Basement Training

by Rhaea Stinn

By Erik Willis

There is a growing trend of people creating their own home gym and training by themselves. This comes with quite a few advantages but also some disadvantages.


Some of the major advantages include

1)      Reducing commute to the gym and training when you want. It is pretty obvious that if you train at home you don’t need to drive to the gym. This gives you more time to spend doing other things. For me this was one of the major driving forces to getting my own equipment. I was spending about half an hour each way driving to and from the gym, and was also bound by the hours of operation of the gym. Now I can work out whenever I want and shave an hour of driving out of my day.

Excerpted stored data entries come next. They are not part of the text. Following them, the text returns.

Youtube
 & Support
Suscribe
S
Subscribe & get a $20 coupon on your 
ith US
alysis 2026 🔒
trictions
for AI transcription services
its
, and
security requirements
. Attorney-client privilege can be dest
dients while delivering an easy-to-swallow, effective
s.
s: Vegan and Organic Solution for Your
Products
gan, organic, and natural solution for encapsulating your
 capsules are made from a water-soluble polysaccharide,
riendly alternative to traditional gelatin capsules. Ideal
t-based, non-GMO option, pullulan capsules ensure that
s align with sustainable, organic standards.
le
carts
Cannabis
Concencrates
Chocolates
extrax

2)      Ability to control the music/atmosphere. It is your home, your gym, you can play whatever music you want and how loud you want it. This can help get you in the zone for the big lifts.

3)      Your equipment. You get to decide what equipment you use and how you treat it. You don’t need to worry about have the only good bar at the gym taken, or it wind up bent on day because someone was slamming some heavy rack pulls with it. You also never need to wait on any equipment because it is yours.

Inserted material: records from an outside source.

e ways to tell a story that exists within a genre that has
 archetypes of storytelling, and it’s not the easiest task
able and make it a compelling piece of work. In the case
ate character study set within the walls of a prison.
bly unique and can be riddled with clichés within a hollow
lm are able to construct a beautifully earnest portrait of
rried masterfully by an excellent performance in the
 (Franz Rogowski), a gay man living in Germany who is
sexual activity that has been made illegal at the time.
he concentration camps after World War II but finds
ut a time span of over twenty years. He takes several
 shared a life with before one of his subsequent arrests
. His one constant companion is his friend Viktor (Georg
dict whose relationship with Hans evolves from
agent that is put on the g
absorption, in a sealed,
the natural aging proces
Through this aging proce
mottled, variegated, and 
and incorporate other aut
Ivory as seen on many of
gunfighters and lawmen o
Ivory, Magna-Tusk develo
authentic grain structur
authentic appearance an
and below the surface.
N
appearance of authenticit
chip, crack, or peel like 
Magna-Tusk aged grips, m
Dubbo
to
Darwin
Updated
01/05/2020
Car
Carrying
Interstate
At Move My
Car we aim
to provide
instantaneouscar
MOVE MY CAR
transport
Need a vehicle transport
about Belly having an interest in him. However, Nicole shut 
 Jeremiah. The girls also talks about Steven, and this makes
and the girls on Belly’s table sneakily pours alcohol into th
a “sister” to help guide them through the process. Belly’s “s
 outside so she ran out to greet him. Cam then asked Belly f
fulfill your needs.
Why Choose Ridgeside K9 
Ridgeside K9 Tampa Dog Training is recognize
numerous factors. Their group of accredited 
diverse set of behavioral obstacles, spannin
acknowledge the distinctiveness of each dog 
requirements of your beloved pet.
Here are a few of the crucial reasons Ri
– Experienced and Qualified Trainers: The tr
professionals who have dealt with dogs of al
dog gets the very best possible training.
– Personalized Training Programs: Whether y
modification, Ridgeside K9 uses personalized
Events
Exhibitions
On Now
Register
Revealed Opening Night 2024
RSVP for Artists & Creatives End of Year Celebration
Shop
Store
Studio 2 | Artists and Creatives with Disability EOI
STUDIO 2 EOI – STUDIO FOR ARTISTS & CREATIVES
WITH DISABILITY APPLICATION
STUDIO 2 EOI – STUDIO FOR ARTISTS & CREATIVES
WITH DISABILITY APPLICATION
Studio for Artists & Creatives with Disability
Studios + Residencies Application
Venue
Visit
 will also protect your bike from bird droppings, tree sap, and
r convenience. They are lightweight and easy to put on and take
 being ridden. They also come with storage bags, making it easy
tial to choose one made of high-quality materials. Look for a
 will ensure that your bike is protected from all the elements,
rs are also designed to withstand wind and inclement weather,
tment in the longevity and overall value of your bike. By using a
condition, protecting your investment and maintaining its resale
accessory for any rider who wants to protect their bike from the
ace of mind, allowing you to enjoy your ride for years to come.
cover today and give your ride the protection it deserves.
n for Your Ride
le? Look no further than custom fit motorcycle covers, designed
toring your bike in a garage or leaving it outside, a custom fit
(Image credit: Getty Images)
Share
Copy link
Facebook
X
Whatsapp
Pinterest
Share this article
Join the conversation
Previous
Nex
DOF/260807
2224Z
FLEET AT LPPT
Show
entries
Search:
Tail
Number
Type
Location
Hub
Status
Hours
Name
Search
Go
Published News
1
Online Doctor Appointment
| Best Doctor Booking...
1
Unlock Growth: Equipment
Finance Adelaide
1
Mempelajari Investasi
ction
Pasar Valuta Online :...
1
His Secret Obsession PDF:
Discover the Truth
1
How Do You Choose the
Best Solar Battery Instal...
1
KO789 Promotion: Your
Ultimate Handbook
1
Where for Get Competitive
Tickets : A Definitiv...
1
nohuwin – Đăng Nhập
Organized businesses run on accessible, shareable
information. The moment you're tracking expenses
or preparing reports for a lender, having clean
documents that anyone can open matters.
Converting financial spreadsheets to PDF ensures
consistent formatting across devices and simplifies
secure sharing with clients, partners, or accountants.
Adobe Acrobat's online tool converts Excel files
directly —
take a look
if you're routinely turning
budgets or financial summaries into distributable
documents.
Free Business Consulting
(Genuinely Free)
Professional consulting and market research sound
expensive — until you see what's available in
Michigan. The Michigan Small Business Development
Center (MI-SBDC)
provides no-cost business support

Photo by Mark Cooper Photography

While the advantages are very tempting, some of the disadvantages make it unappealing for a lot of people.

1)      Cost. It is expensive to get all the equipment necessary. There are ways to keep costs lower, such as use non-competition plates, buy stuff used and only getting the bare minimums.

2)      Lack of equipment. The cost often leads to having minimal equipment, so you miss out on a lot of things needed for accessory work. There is a lot of creativity involved in coming up with alternative exercises to make use of the equipment available.

3)      Motivation. If you are lifting alone all the time in the same space, it can often be difficult to find the motivation to keep going. A lot of people require the external motivation of fellow gym members to help them keep going. People to cheer you on as you do the lift. There have been days where I would continually push back my workout because I just didn’t feel like doing it and it’s much easier to reason with yourself if the gym is so close.

Powerlifting at Home
Photo by Mark Cooper Photography

4)      No spotter. This isn’t a problem if you often have people over in your home gym, but when I lift I am almost always by myself, so I don’t train with a spot. This can be difficult for a lot of people mentally because they are afraid of getting hurt. This can be very damaging to progress as you will be afraid to push and progress past your comfort zone.

5)      Lack of community. This plays into point 3 a lot, but deserves its own point. If you relied on your immediate gym mates for advice and encouragement it might be difficult to remove all of that. A solution is to continually talk online with others that are into lifting. This may be your coach, old training partners, etc. Personally, I have been talking and sharing my lifting with these same people for the past 4 years, originally just to talk about training stuff, but through time they have become some of my best friends.